After two White House staffers tested positive for the virus in May, the White House made mask-wearing mandatory – but dropped the requirement by July, leaving mask-wearing up to individuals. Adam K. Raymond also reported in June, the White House also dropped the temperature screening requirement for visitors.

(Adam K. Raymond. “The White House Is Rolling Back Its Coronavirus Safety Protocols.” Intelligencer. June 22, 2020.)

White House staff and the president have also shown carelessness about isolating after being exposed to one another after someone tests positive: Trump knew of Hicks’s test result before he left for a campaign event where he came into contact with 100 people, The New York Times reports.

(Brian Resnick and Julia Belluz. “How the White House became a coronavirus breeding ground.” Vox. Oct 02, 2020.)

Before Trump tested positive, many people who went in and out of the West Wing were not tested for the virus. At times, they had to submit to random testing. But that’s about as good as it gets. “It’s not like everyone’s getting tested every single day,” a White House official tells Vox. In August, the approach left the Atlantic’s Peter Nicholas with the impression that the White House was a “coronavirus breeding ground.”

According to Nicholas …

A memo to White House staff in May ordered employees to wear masks in the building except when sitting at their desks—a mandate that followed reports of two West Wing employees testing positive for the virus. When I passed by aides at their desks today (August 27), virtually none was wearing a mask. This may be fine in highly controlled environments—such as the NBA’s 'bubble,' which has effectively kept the virus at bay. But when you’re introducing outsiders into the mix, as was the case today, it’s a far riskier proposition.”

(Peter Nicholas. “White House, Petri Dish.” The Atlantic. August 27, 2020.)

UCSF Assistant Professor of Medicine and Infectious Disease Specialist, Dr. Michael Reid, found it baffling the White House Medical Unit denied the Centers for Disease Control – the federal government’s authority in contact tracing – in their offer to help them track down who may have been exposed. This would be the public health's best practice of reaching out to people at risk of acquiring the infectious disease and identifying others who were exposed.

(Brett Murphy and Letitia Stein. “White House rebuffed CDC offer to lead contact tracing investigation of Trump outbreak.” USA TODAY. October 05, 2020.)

In any normal administration, the CDC case investigators would be all over this,” said Jeremy Konyndyk, a senior fellow at the Center for Global Development, who helped lead the Obama administration’s response to the international Ebola outbreak. “This is why you have the CDC – to investigate clusters like this.”

Dr. Jeffrey Koplan, a former CDC director and 26-year veteran of the agency, said …
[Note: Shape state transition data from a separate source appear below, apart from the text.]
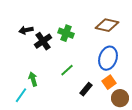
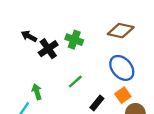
black arrow: (26, 30) -> (29, 36), turned 40
blue ellipse: (108, 58) -> (122, 68), turned -60

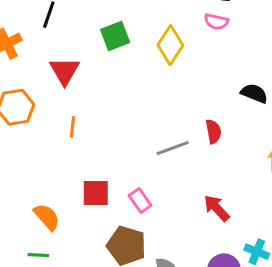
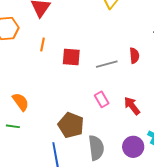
red square: (96, 193) -> (71, 57), moved
pink rectangle: (140, 200) -> (102, 99), moved

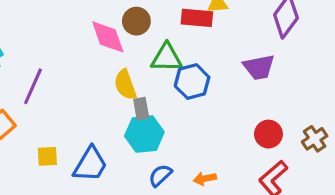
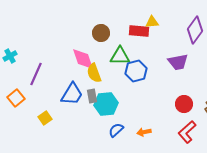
pink diamond: (108, 37) -> (83, 59), moved
gray rectangle: (141, 109) -> (92, 96), moved
yellow square: (47, 156) -> (45, 118), turned -32
blue trapezoid: (90, 164) -> (72, 94), moved

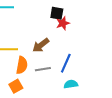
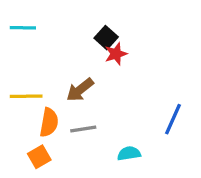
black square: (57, 13) -> (106, 38), turned 32
blue line: (66, 63) -> (173, 119), moved

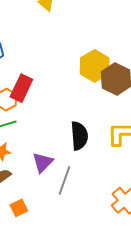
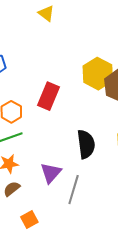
red rectangle: (21, 88) -> (48, 96), moved

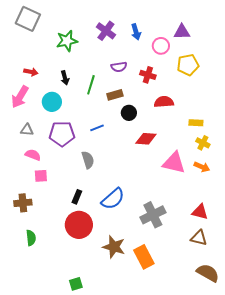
CDC, when left in the hands of its scientists, makes tough decisions and helps implement them, and maybe that's not what the White House wants. They seem to be marching toward a different goal. It’s a petty one and a partisan one. And all of us pay the price.”

President Donald Trump among supporters at an October 13 rally in Johnstown, Pennsylvania. Jeff Swensen/Getty Images

Trump has resumed campaigning, promising to hold a rally nearly every day between now and November 3. While the rallies are all expected to be held outdoors, they have, thus far, not featured social distancing or universal mask wearing.

All of us pay the price,” indeed. When the chief executive leads a superspreading presidency, his unconscionable lack of responsibility aids the unbridled spread of the infectious, deadly pandemic. Due to Trump and his followers failure to practice simple health directives, innocents contract the illness, and many of these people pay the ultimate cost.